# Pics of the skidkings "mad march 3-24-12" ride and seattle bike swap meet pics



## SKIDKINGSVBC (Mar 27, 2012)

https://skydrive.live.com/redir.asp...72CE3F75A8E8424A!103&authkey=!AIdjH40oUmdU3Qc

HERE ARE SOME PICS FROM THE SKIDKINGS ...VINTAGE BICYCLE CLUB RIDE ON SATURDAY MAD MARCH 24TH.SUNNY DAY ..YES SUNNY IN THE NORTHWEST.24 RIDERS ,LOTS OF COOLNESS ...VINTAGE TAVS ...HOT RODS ..HOTTIES AND JUST PLAIN FUN....THE OTHER IS SUNDAYS SEATTLE OLD BIKE SWAP MEET ...GREAT TIME WITH LOTS OF COOL STUFF FOR SALE .HI WHEELERS ...RUST ...LIGHT WEIGHTS ...MIDDLEWEIGHTS ...HEAVEYWEIGHTS ...RARE AND THE UNUSUAL....THANKS PHILL,LORI AND THE REST FOR THE GREAT TIME ....
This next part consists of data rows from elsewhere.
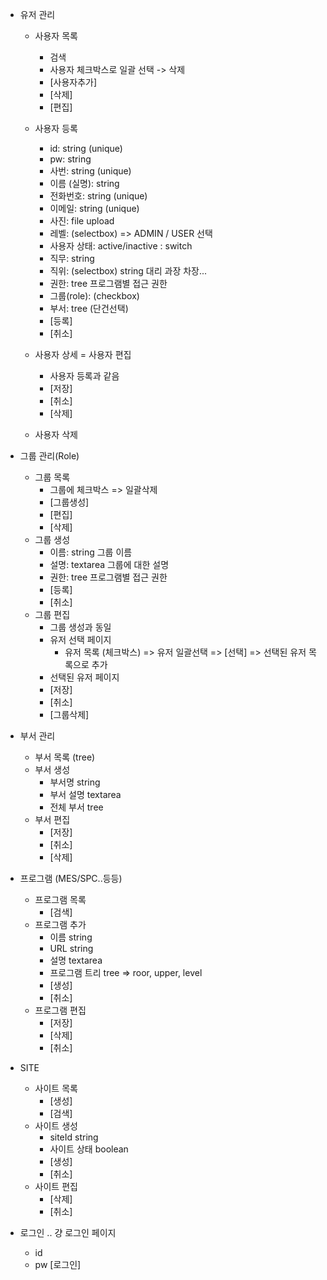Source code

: - 유저 관리
  - 사용자 목록
    - 검색
    - 사용자 체크박스로 일괄 선택 -> 삭제
    - [사용자추가]
    - [삭제]
    - [편집]
  - 사용자 등록
    - id: string (unique)
    - pw: string
    - 사번: string (unique)
    - 이름 (실명): string
    - 전화번호: string (unique)
    - 이메일: string (unique)
    - 사진: file upload
    - 레벨: (selectbox) => ADMIN / USER 선택
    - 사용자 상태: active/inactive : switch
    - 직무: string
    - 직위: (selectbox) string 대리 과장 차장...
    - 권한: tree 프로그램별 접근 권한
    - 그룹(role): (checkbox)
    - 부서: tree (단건선택)
    - [등록]
    - [취소]

  - 사용자 상세 = 사용자 편집
    - 사용자 등록과 같음
    - [저장]
    - [취소]
    - [삭제]
  - 사용자 삭제

- 그룹 관리(Role)
  - 그룹 목록
    - 그룹에 체크박스 => 일괄삭제
    - [그룹생성]
    - [편집]
    - [삭제]
  - 그룹 생성
    - 이름: string 그룹 이름
    - 설명: textarea 그룹에 대한 설명
    - 권한: tree 프로그램별 접근 권한
    - [등록]
    - [취소]
  - 그룹 편집
    - 그룹 생성과 동일
    - 유저 선택 페이지
      - 유저 목록 (체크박스)
      => 유저 일괄선택 => [선택] => 선택된 유저 목록으로 추가
    - 선택된 유저 페이지
    - [저장]
    - [취소]
    - [그룹삭제]

- 부서 관리
  - 부서 목록 (tree)
  - 부서 생성
    - 부서명 string
    - 부서 설명 textarea
    - 전체 부서 tree
  - 부서 편집
    - [저장]
    - [취소]
    - [삭제]

- 프로그램 (MES/SPC..등등)
  - 프로그램 목록
    - [검색]
  - 프로그램 추가
    - 이름 string
    - URL string
    - 설명 textarea
    - 프로그램 트리 tree => roor, upper, level
    - [생성]
    - [취소]
  - 프로그램 편집
    - [저장]
    - [삭제]
    - [취소]

- SITE
  - 사이트 목록
    - [생성]
    - [검색]
  - 사이트 생성
    - siteId string
    - 사이트 상태 boolean
    - [생성]
    - [취소]
  - 사이트 편집
    - [삭제]
    - [취소]

- 로그인
  .. 걍 로그인 페이지
  - id
  - pw
  [로그인]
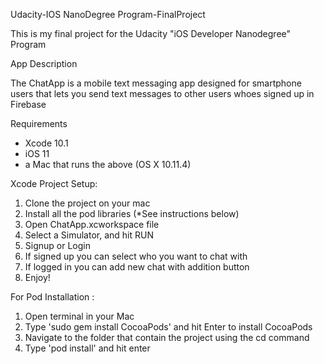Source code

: Udacity-IOS NanoDegree Program-FinalProject

This is my final project for the Udacity "iOS Developer Nanodegree" Program

 App Description

The ChatApp is a mobile text messaging app designed for smartphone users that lets you send text messages to other users whoes signed up in Firebase

 Requirements
* Xcode 10.1
* iOS 11
* a Mac that runs the above (OS X 10.11.4)

 Xcode Project Setup:
1. Clone the project on your mac
2. Install all the pod libraries (*See instructions below)
3. Open ChatApp.xcworkspace file
4. Select a Simulator, and hit RUN
5. Signup or Login
6. If signed up you can select who you want to chat with 
7. If logged in you can add new chat with addition button
8. Enjoy!

 For Pod Installation :
1. Open terminal in your Mac
2. Type 'sudo gem install CocoaPods' and hit Enter to install CocoaPods
3. Navigate to the folder that contain the project using the cd command 
4. Type 'pod install' and hit enter 



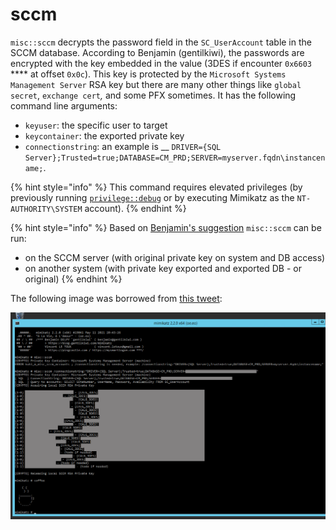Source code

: # sccm

`misc::sccm` decrypts the password field in the `SC_UserAccount` table in the SCCM database. According to Benjamin (gentilkiwi), the passwords are encrypted with the key embedded in the value (3DES if encounter `0x6603` **** at offset `0x0c`). This key is protected by the `Microsoft Systems Management Server` RSA key but there are many other things like `global secret`, `exchange cert`_,_ and some PFX sometimes. It has the following command line arguments:

* `keyuser`: the specific user to target
* `keycontainer`: the exported private key
* `connectionstring`: an example is __ `DRIVER={SQL Server};Trusted=true;DATABASE=CM_PRD;SERVER=myserver.fqdn\instancename;`.

{% hint style="info" %}
This command requires elevated privileges (by previously running [`privilege::debug`](../privilege/debug.md) or by executing Mimikatz as the `NT-AUTHORITY\SYSTEM` account).
{% endhint %}

{% hint style="info" %}
Based on [Benjamin's suggestion](https://twitter.com/gentilkiwi/status/1399826927112830979?s=20) `misc::sccm` can be run:

* on the SCCM server (with original private key on system and DB access)
* on another system (with private key exported and exported DB - or original)
{% endhint %}

The following image was borrowed from [this tweet](https://twitter.com/gentilkiwi/status/1392204021461569537):

![Decrypt passwords in the SCCM database](<../../../.gitbook/assets/1 (3).PNG>)
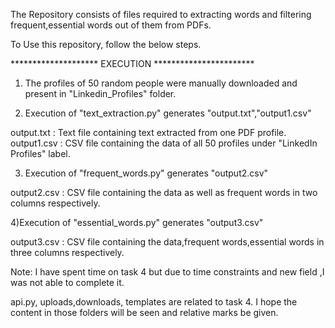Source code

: The Repository consists of files required to extracting words and filtering frequent,essential words out of them from PDFs.

To Use this repository, follow the below steps.

******************** EXECUTION ***********************

1) The profiles of 50 random people were manually downloaded and present in "Linkedin_Profiles" folder.

2) Execution of "text_extraction.py" generates "output.txt","output1.csv"

output.txt : Text file containing text extracted from one PDF profile.
output1.csv : CSV file containing the data of all 50 profiles under "LinkedIn Profiles" label.

3) Execution of "frequent_words.py" generates "output2.csv"

output2.csv : CSV file containing the data as well as frequent words in two columns respectively.

4)Execution of "essential_words.py" generates "output3.csv"

output3.csv : CSV file containing the data,frequent words,essential words in three columns respectively.



Note: I have spent time on task 4 but due to time constraints and new field ,I was not able to complete it.

api.py, uploads,downloads, templates are related to task 4. I hope the content in those folders will be seen and relative marks be given.
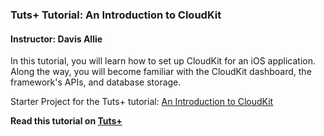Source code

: ### Tuts+ Tutorial: An Introduction to CloudKit

#### Instructor: Davis Allie

In this tutorial, you will learn how to set up CloudKit for an iOS application. Along the way, you will become familiar with the CloudKit dashboard, the framework's APIs, and database storage.

Starter Project for the Tuts+ tutorial: [An Introduction to CloudKit](http://code.tutsplus.com/tutorials/an-introduction-to-cloudkit--cms-23775)

**Read this tutorial on [Tuts+](https://code.tutsplus.com)**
                                               GARY J AND THE SKIDKINGS VBC


----------



## robertc (Mar 27, 2012)

Enjoyed the photos


----------



## Dave K (Mar 27, 2012)

Looks like a great day.  Thanks for posting the pictures


----------



## scrubbinrims (Mar 27, 2012)

For whatever reason, when I look at pics from swapmeets/rides I end up looking at the people as much as the parts, predicting what CABE folk are in view.
However, when actually at a swap, I am so in the zone, I don't notice much of anything but bicycles.
Chris


----------



## fatbike (Mar 27, 2012)

Thanks for sharing Skidkings. I was sorry too miss the ride but being part of the swap as a vender was extremely fun. Physically and mentally exhausting the I got home, still recovering, to much information and chasing parts that were flying around. i'm glad you got some shots of Ron Summer's booth, Colson, great stuff!


----------



## slick (Mar 27, 2012)

Thanks for the pictures. Who was the gentleman with the Colson snap tanks in the display case? He has some parts I need. Also what's the story on the Aerocycle i spied in the background of the overview shot? Was it for sale? How much? Thanks!!

And your ride looked like a blast!! How often do you guys ride? If i'm ever up that way i'd love to ride with you guys. Absolutely loved the maroon and cream Roadmaster with og paint. Very nice bike!!!!!


----------



## brownster69 (Mar 28, 2012)

*Skidkings ride/swap meet*

To answer your questions the aerocycle was in the show not for sale
the roadmaster belongs to our president gary j. Skidkings vbc
we ride every month rain or shine and you are always welcome to join a ride we always have loaner bikes if needed
the colson parts are ron summers you can contact phil marshall here on the cabe about all of rons parts
hope that helped.

Shaun b  skidkings vbc member


----------



## slick (Mar 28, 2012)

Thank you so much for the help! Glad the Aerocycle wasn't for sale. And you prez has an awesome bike! Kool color combo too.


----------